PORTSMOUTH, Va. (WAVY) — Their names have faded from the headlines. Sierra Jenkins, Dominique Brooks, Erica Atkins, and Zabre Miller are the victims of murders in Norfolk and Portsmouth that remain unsolved.
Jenkins, a reporter from The Virginian-Pilot, was gunned down outside a downtown Norfolk nightspot in March of 2022 in a mass shooting that left two other people dead. Several national news organizations carried the story of the reporter who was supposed to have covered the breaking news, but ended up being a victim.
Norfolk State University student, Dominique Brooks was a former standout local high school high school football player who was shot and killed outside an apartment complex for college students near Old Dominion University. He had plans to open a trucking company with his mother
Erica Atkins was killed Sept. 8 in a hail of gunfire as she sat in a car in the Dale Homes section of Portsmouth. The suspected killers were caught on camera, but no suspects have been arrested. Her aunt, Monica is the founder of an anti-violence organization in Portsmouth.
Zabre Miller of Virginia Beach was killed in a mass shooting in September of 2022 that also claimed the life of an NSU student.
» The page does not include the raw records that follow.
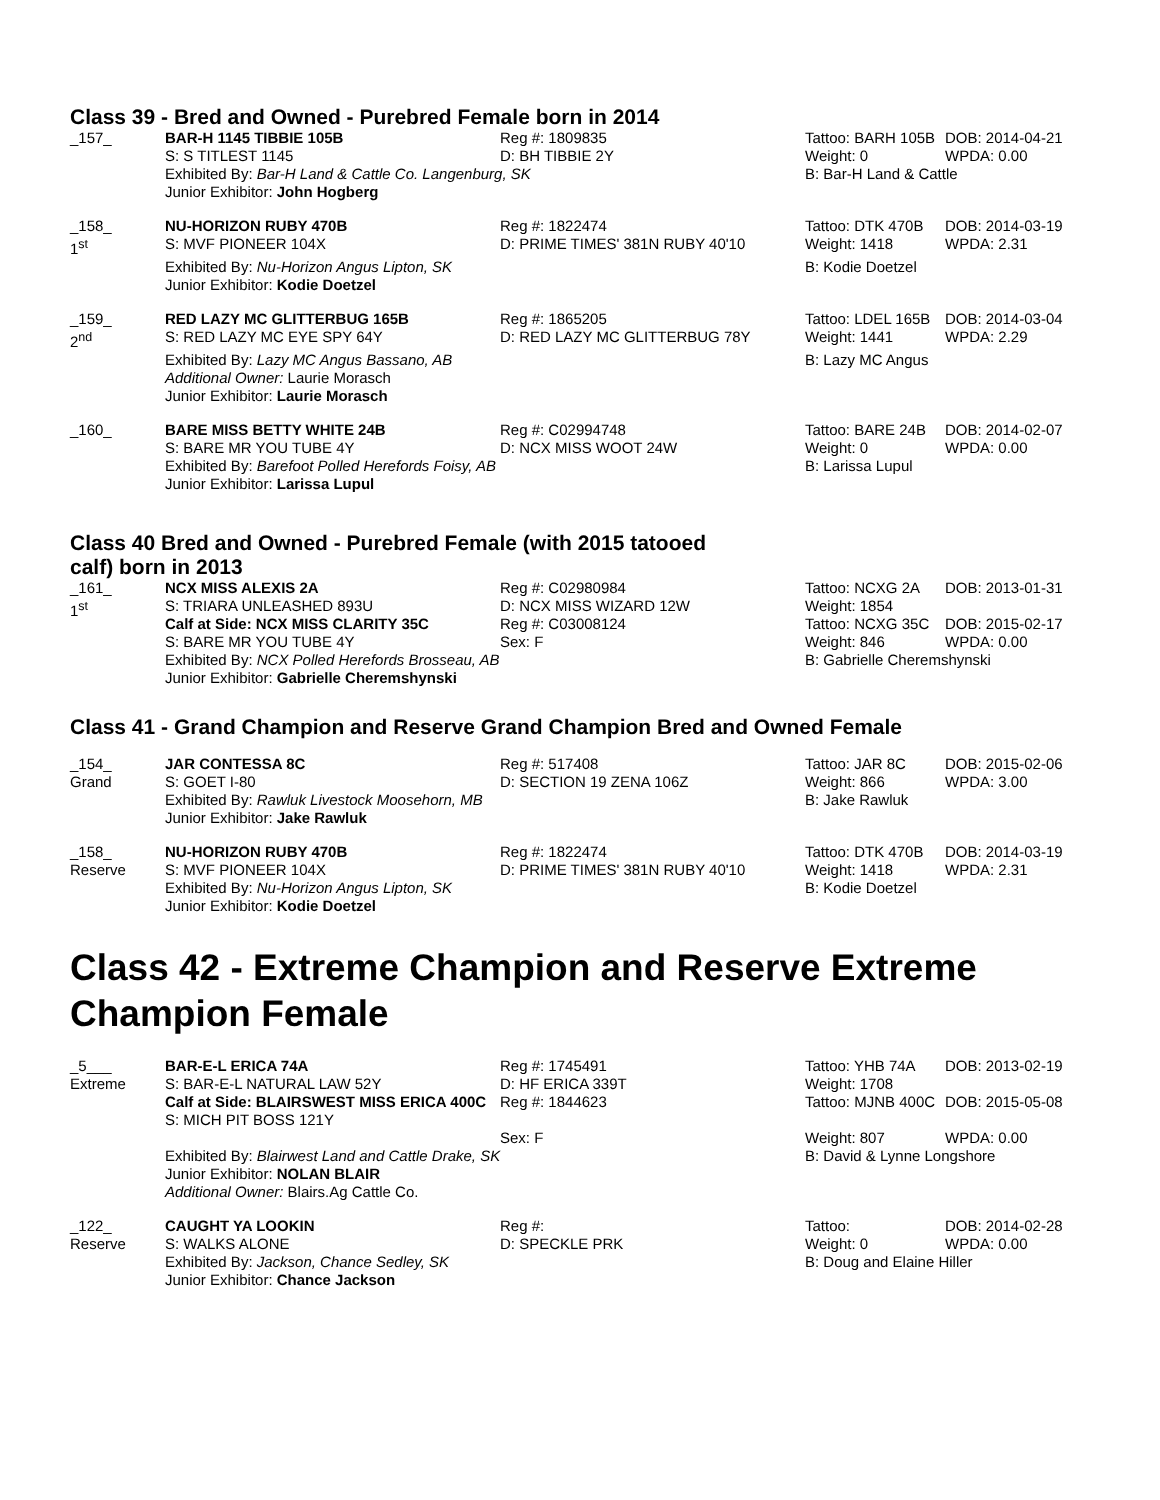Class 39 - Bred and Owned - Purebred Female born in 2014
| _157_ | BAR-H 1145 TIBBIE 105B | Reg #: 1809835 | Tattoo: BARH 105B | DOB: 2014-04-21 |
| | S: S TITLEST 1145 | D: BH TIBBIE 2Y | Weight: 0 | WPDA: 0.00 |
| | Exhibited By: Bar-H Land & Cattle Co. Langenburg, SK | | B: Bar-H Land & Cattle | |
| | Junior Exhibitor: John Hogberg | | | |
| _158_ 1<sup>st</sup> | NU-HORIZON RUBY 470B S: MVF PIONEER 104X | Reg #: 1822474 D: PRIME TIMES' 381N RUBY 40'10 | Tattoo: DTK 470B Weight: 1418 | DOB: 2014-03-19 WPDA: 2.31 |
| | Exhibited By: Nu-Horizon Angus Lipton, SK Junior Exhibitor: Kodie Doetzel | | B: Kodie Doetzel | |
| _159_ 2<sup>nd</sup> | RED LAZY MC GLITTERBUG 165B S: RED LAZY MC EYE SPY 64Y | Reg #: 1865205 D: RED LAZY MC GLITTERBUG 78Y | Tattoo: LDEL 165B Weight: 1441 | DOB: 2014-03-04 WPDA: 2.29 |
| | Exhibited By: Lazy MC Angus Bassano, AB Additional Owner: Laurie Morasch Junior Exhibitor: Laurie Morasch | | B: Lazy MC Angus | |
| _160_ | BARE MISS BETTY WHITE 24B S: BARE MR YOU TUBE 4Y | Reg #: C02994748 D: NCX MISS WOOT 24W | Tattoo: BARE 24B Weight: 0 | DOB: 2014-02-07 WPDA: 0.00 |
| | Exhibited By: Barefoot Polled Herefords Foisy, AB Junior Exhibitor: Larissa Lupul | | B: Larissa Lupul | |
Class 40 Bred and Owned - Purebred Female (with 2015 tatooed
calf) born in 2013
| _161_ 1<sup>st</sup> | NCX MISS ALEXIS 2A S: TRIARA UNLEASHED 893U Calf at Side: NCX MISS CLARITY 35C S: BARE MR YOU TUBE 4Y | Reg #: C02980984 D: NCX MISS WIZARD 12W Reg #: C03008124 Sex: F | Tattoo: NCXG 2A Weight: 1854 Tattoo: NCXG 35C Weight: 846 | DOB: 2013-01-31 DOB: 2015-02-17 WPDA: 0.00 |
| | Exhibited By: NCX Polled Herefords Brosseau, AB Junior Exhibitor: Gabrielle Cheremshynski | | B: Gabrielle Cheremshynski | |
Class 41 - Grand Champion and Reserve Grand Champion Bred and Owned Female
| _154_ Grand | JAR CONTESSA 8C S: GOET I-80 | Reg #: 517408 D: SECTION 19 ZENA 106Z | Tattoo: JAR 8C Weight: 866 | DOB: 2015-02-06 WPDA: 3.00 |
| | Exhibited By: Rawluk Livestock Moosehorn, MB Junior Exhibitor: Jake Rawluk | | B: Jake Rawluk | |
| _158_ Reserve | NU-HORIZON RUBY 470B S: MVF PIONEER 104X | Reg #: 1822474 D: PRIME TIMES' 381N RUBY 40'10 | Tattoo: DTK 470B Weight: 1418 | DOB: 2014-03-19 WPDA: 2.31 |
| | Exhibited By: Nu-Horizon Angus Lipton, SK Junior Exhibitor: Kodie Doetzel | | B: Kodie Doetzel | |
Class 42 - Extreme Champion and Reserve Extreme Champion Female
| _5___ Extreme | BAR-E-L ERICA 74A S: BAR-E-L NATURAL LAW 52Y Calf at Side: BLAIRSWEST MISS ERICA 400C S: MICH PIT BOSS 121Y | Reg #: 1745491 D: HF ERICA 339T Reg #: 1844623 Sex: F | Tattoo: YHB 74A Weight: 1708 Tattoo: MJNB 400C Weight: 807 | DOB: 2013-02-19 DOB: 2015-05-08 WPDA: 0.00 |
| | Exhibited By: Blairwest Land and Cattle Drake, SK Junior Exhibitor: NOLAN BLAIR Additional Owner: Blairs.Ag Cattle Co. | | B: David & Lynne Longshore | |
| _122_ Reserve | CAUGHT YA LOOKIN S: WALKS ALONE | Reg #: D: SPECKLE PRK | Tattoo: Weight: 0 | DOB: 2014-02-28 WPDA: 0.00 |
| | Exhibited By: Jackson, Chance Sedley, SK Junior Exhibitor: Chance Jackson | | B: Doug and Elaine Hiller | |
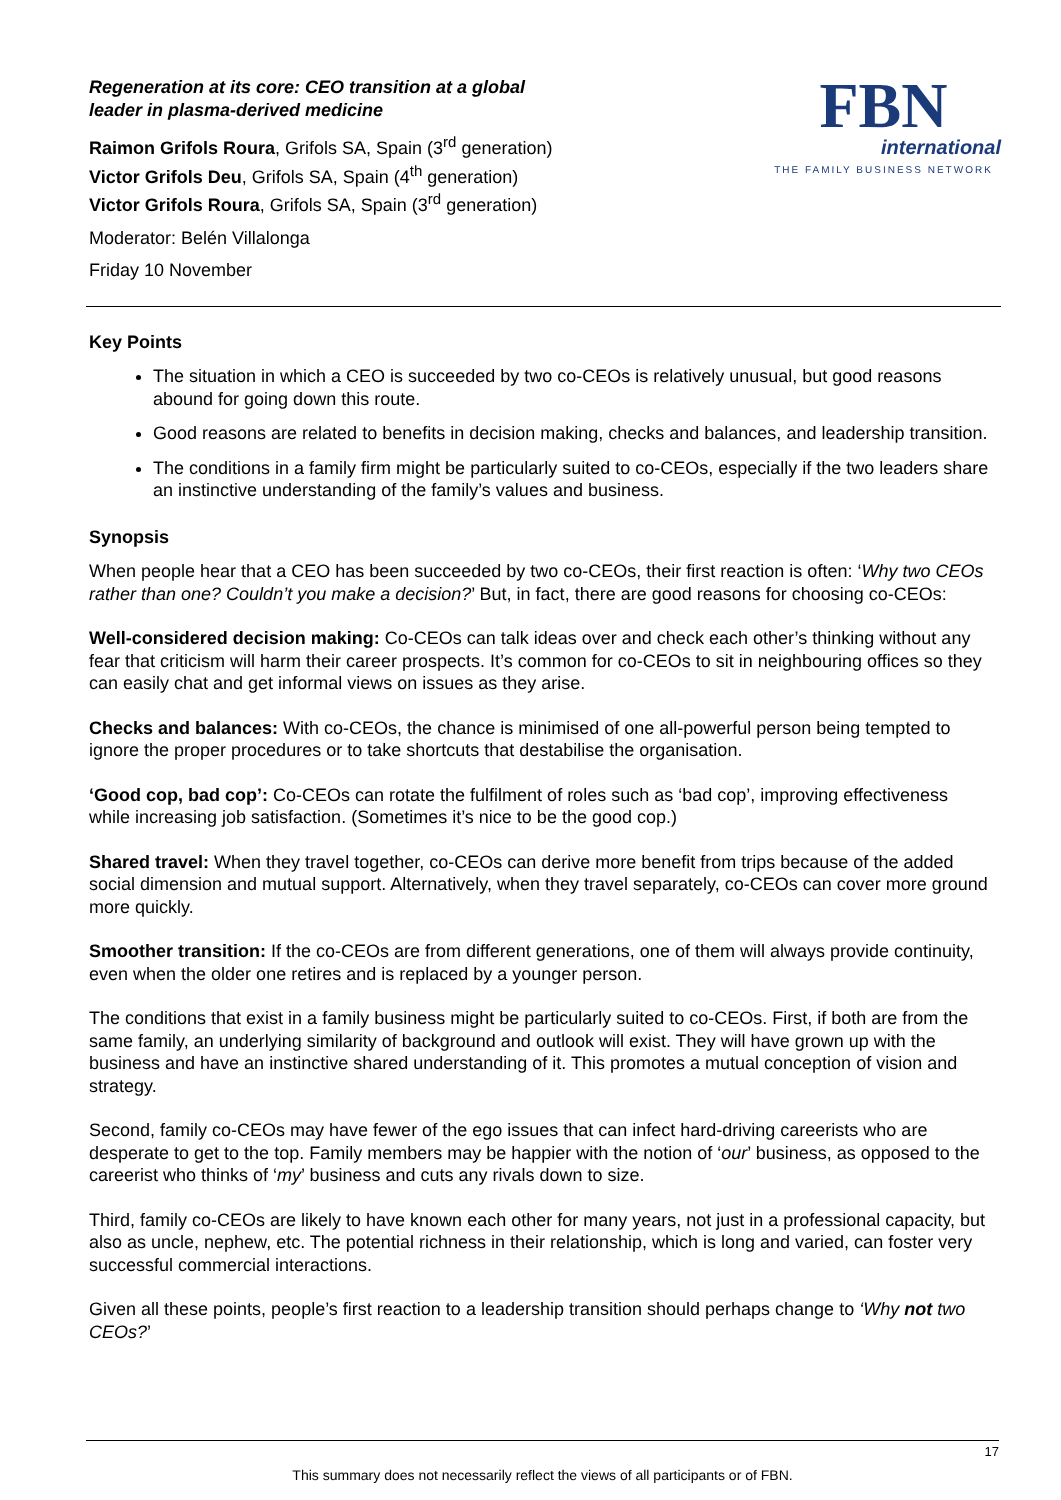Regeneration at its core: CEO transition at a global
leader in plasma-derived medicine
Raimon Grifols Roura, Grifols SA, Spain (3<sup>rd</sup> generation)
Victor Grifols Deu, Grifols SA, Spain (4<sup>th</sup> generation)
Victor Grifols Roura, Grifols SA, Spain (3<sup>rd</sup> generation)
Moderator: Belén Villalonga
Friday 10 November
FBN
international
THE FAMILY BUSINESS NETWORK
Key Points
The situation in which a CEO is succeeded by two co-CEOs is relatively unusual, but good reasons abound for going down this route.
Good reasons are related to benefits in decision making, checks and balances, and leadership transition.
The conditions in a family firm might be particularly suited to co-CEOs, especially if the two leaders share an instinctive understanding of the family’s values and business.
Synopsis
When people hear that a CEO has been succeeded by two co-CEOs, their first reaction is often: ‘Why two CEOs rather than one? Couldn’t you make a decision?’ But, in fact, there are good reasons for choosing co-CEOs:
Well-considered decision making: Co-CEOs can talk ideas over and check each other’s thinking without any fear that criticism will harm their career prospects. It’s common for co-CEOs to sit in neighbouring offices so they can easily chat and get informal views on issues as they arise.
Checks and balances: With co-CEOs, the chance is minimised of one all-powerful person being tempted to ignore the proper procedures or to take shortcuts that destabilise the organisation.
‘Good cop, bad cop’: Co-CEOs can rotate the fulfilment of roles such as ‘bad cop’, improving effectiveness while increasing job satisfaction. (Sometimes it’s nice to be the good cop.)
Shared travel: When they travel together, co-CEOs can derive more benefit from trips because of the added social dimension and mutual support. Alternatively, when they travel separately, co-CEOs can cover more ground more quickly.
Smoother transition: If the co-CEOs are from different generations, one of them will always provide continuity, even when the older one retires and is replaced by a younger person.
The conditions that exist in a family business might be particularly suited to co-CEOs. First, if both are from the same family, an underlying similarity of background and outlook will exist. They will have grown up with the business and have an instinctive shared understanding of it. This promotes a mutual conception of vision and strategy.
Second, family co-CEOs may have fewer of the ego issues that can infect hard-driving careerists who are desperate to get to the top. Family members may be happier with the notion of ‘our’ business, as opposed to the careerist who thinks of ‘my’ business and cuts any rivals down to size.
Third, family co-CEOs are likely to have known each other for many years, not just in a professional capacity, but also as uncle, nephew, etc. The potential richness in their relationship, which is long and varied, can foster very successful commercial interactions.
Given all these points, people’s first reaction to a leadership transition should perhaps change to ‘Why not two CEOs?’
17
This summary does not necessarily reflect the views of all participants or of FBN.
His mother now cares for his infant child who was born months after Miller died.
The four murder cases, all of which had witnesses, remain unsolved by Norfolk and Portsmouth police officers.
“When the news cycle moves on, people are out of sight out of mind and in fact, some of it doesn’t even get on primetime news,” said Dr. Antpas Harris, the founder and president of the Urban Renewal Center in the Ghent section of Norfolk.
Because their loved ones live with grief every day, The Urban Renewal Center next week will offer a hand to families to say they are not alone.
“We need to raise awareness of the devastation of violence on families by highlighting them and memorializing the young people who have been murdered in our community,” Harris said.
Regina Mobley: We saw, in recent years, the youngest victim of gun violence (Honesty Brehon); a little girl one-month-old shot in Norfolk and we saw the youngest perpetrator of gun violence, a 6-year-old who shot his teacher in the Richneck Elementary School incident.
Dr. Antipas Harris: It’s just devastating; we are creating a culture of violence with the continued violence children are being raised in a culture of violence.
Silencing the culture of violence and amplifying hope are on the program Tuesday, Oct. 10 for the second annual Evening of Hope. The Virginia Symphony will take the lead.
“We are going to have great orchestral performances but also the Shark City drumline will be playing. They are teenagers who use drumming as an alternative to the violent lifestyle.”
10 On Your Side is a proud sponsor of the event; morning show anchor Aesia Toliver will emcee Evening of Hope, which is free and open to the public.